My trusted advisor once told me (and this person knows who they are, and will undoubtedly text me when reading this so let me get my eye roll ready) that DC gave me a fish out of water experience.  Well, more like a "fish in an ocean when she once lived in a river" experience.  DC is com-pet-i-tive.  I'm surrounded by the best and the brightest, so whoever I thought I was previously doesn't matter.  I have to work harder.  The problem?

DC didn't do this.  Columbia did.  

The other problem?  I can be lazy.  Really, I'm not 100% certain that it's laziness and not sheer fear of myself and my abilities, but either way, I act like I don't have the discipline to accomplish.  When I, and many others, know full well that I do.  

Anyway, back to Columbia.  Going to Mizzou was the first time in my life when I had to work hard for what I wanted.  (shoutout to my former roommate who would try, despite her best efforts, to pull my ass out of bed and into the library--to get me to be the person she knew me to be.  #hatch622 #forevergrateful)  I was surrounded by the best and the brightest: at the time, Mizzou had the top Journalism school in the country, not to mention solid Engineering and B-schools.  And because we were also a Big 12 school, people came from across the country to attend.

I quickly realized that my papers and poems, my performances in KC would only get me but so far here.  Because my classmates were getting the same pat on the head from their circle that I was.  

I was competing with thousands of Monicas.  And some bigger and better Monicas, I'm big enough to admit that.  Competing against your strongest and best self is terrifying.  I fought.

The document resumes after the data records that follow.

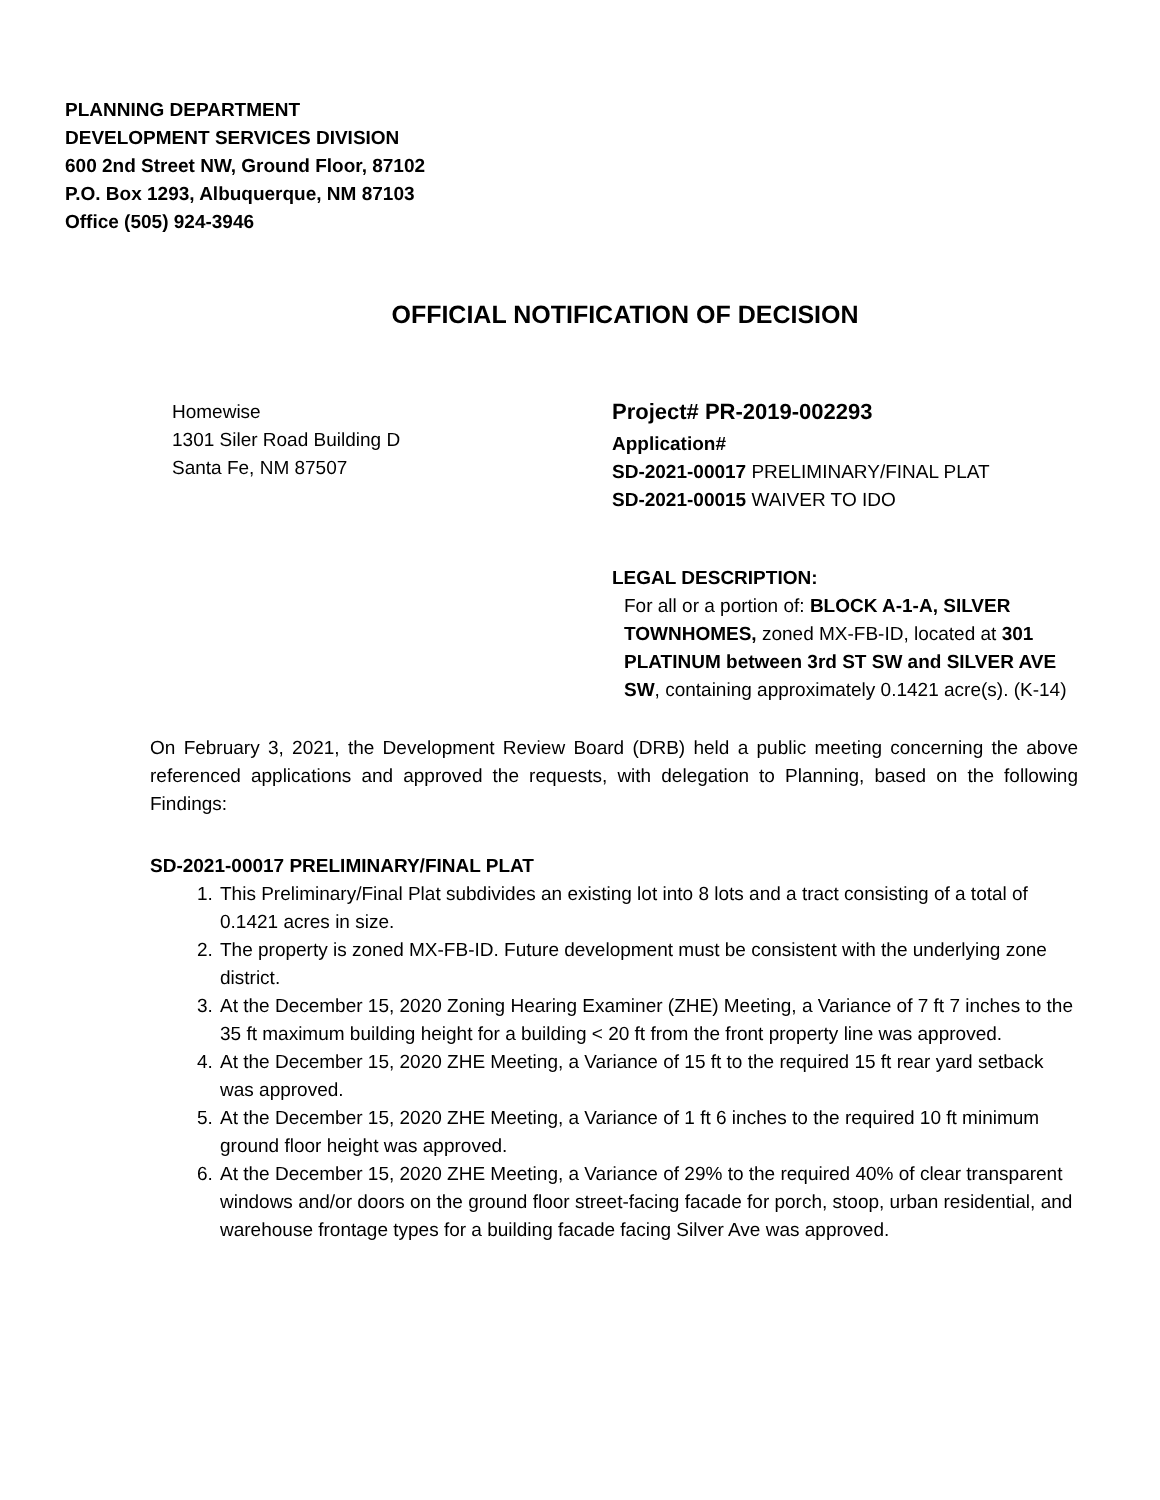PLANNING DEPARTMENT
DEVELOPMENT SERVICES DIVISION
600 2nd Street NW, Ground Floor, 87102
P.O. Box 1293, Albuquerque, NM 87103
Office (505) 924-3946
OFFICIAL NOTIFICATION OF DECISION
Homewise
1301 Siler Road Building D
Santa Fe, NM 87507
Project# PR-2019-002293
Application#
SD-2021-00017 PRELIMINARY/FINAL PLAT
SD-2021-00015 WAIVER TO IDO
LEGAL DESCRIPTION:
For all or a portion of: BLOCK A-1-A, SILVER TOWNHOMES, zoned MX-FB-ID, located at 301 PLATINUM between 3rd ST SW and SILVER AVE SW, containing approximately 0.1421 acre(s). (K-14)
On February 3, 2021, the Development Review Board (DRB) held a public meeting concerning the above referenced applications and approved the requests, with delegation to Planning, based on the following Findings:
SD-2021-00017 PRELIMINARY/FINAL PLAT
1. This Preliminary/Final Plat subdivides an existing lot into 8 lots and a tract consisting of a total of 0.1421 acres in size.
2. The property is zoned MX-FB-ID. Future development must be consistent with the underlying zone district.
3. At the December 15, 2020 Zoning Hearing Examiner (ZHE) Meeting, a Variance of 7 ft 7 inches to the 35 ft maximum building height for a building < 20 ft from the front property line was approved.
4. At the December 15, 2020 ZHE Meeting, a Variance of 15 ft to the required 15 ft rear yard setback was approved.
5. At the December 15, 2020 ZHE Meeting, a Variance of 1 ft 6 inches to the required 10 ft minimum ground floor height was approved.
6. At the December 15, 2020 ZHE Meeting, a Variance of 29% to the required 40% of clear transparent windows and/or doors on the ground floor street-facing facade for porch, stoop, urban residential, and warehouse frontage types for a building facade facing Silver Ave was approved.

But I also let doubt seep in.

"What were their ACT scores?" I wondered.  "What did they get in Anthropology 101?"  Monica, maybe you should choose something safer.

So I did.  And instead of graduating with a BS in Journalism, I graduated with a BA in Interdisciplinary Studies (Communication, Black Studies, Psychology).  Sure, I can use that degree now to emphasize my ability to think out of the box, and devotion to myself and my varied passions, but that wasn't why I chose it.  I chose it to get out.  

I was worried what others would say if it took me (gasp) 5 years to graduate from undergrad instead of the requisite 4.  They'd question my level of intelligence (some still do because they don't understand my degree--more on that another day...hint it's not the same as a Gen Ed degree).  They'd say I wasn't focused (I was, but only so much).  

Looking back, I think I should've gone out of state.  Perhaps that would've kept those voices at bay, or at least far enough away where I didn't have to listen.  It's not easy to ignore the voices when your brother graduates WITH a job offer in hand (a very well paying job--almost 10 years after my graduation, I still haven't made his starting salary).  But again, that's an aside, a rabbit hole that I don't feel like plummeting down today.  

Anyway, I say all this to say that those insecurities I had then, I still have now.  I often find myself asking these questions:

  1. Can a Black woman writer who didn't go to an Ivy or Howard succeed?  More specifically, can one who went to a PWI succeed?  
    1. No dig on the current Black woman intellectuals, but after reading a lot of their writing, it appears that many of them came from a place of privilege pre-college, and either went to Howard in search of their Blackness (something I never needed to find) or to an Ivy because they were brilliant (I could never--and I don't say that self-deprecatingly--I actually could never.  I didn't have the grades).  
  2. Every.body.is.a.writer!  Will people just think that I'm joining a trend?  
    1. This one bugs me.  To the young lady at Columbia College in Chicago who berated me when I told her I wanted to get an MA in Journalism because I missed my chance in undergrad, sis, I get it now.  
      1. I am not a journalist.  At least not yet.  But I am a writer.  I bleed for writing.  I don't bleed for journalism.  There's a difference.

The root of those questions being: Am I good enough?  

Y'all seriously, when I get texts or messages from you telling me how good a post was, and I respond with "Really?" It's not because I'm giving my best impersonation of Taylor Swift.  I am truly astounded that some of my pieces resonate with you.  Thank you so much.  

So, I guess that's it.  I've gotten it all out.  Hopefully, with this I can continue to write.  I can silence the voices in my head that tell me I'm not good enough, because it's damn hard to fight those and the outside voices as well.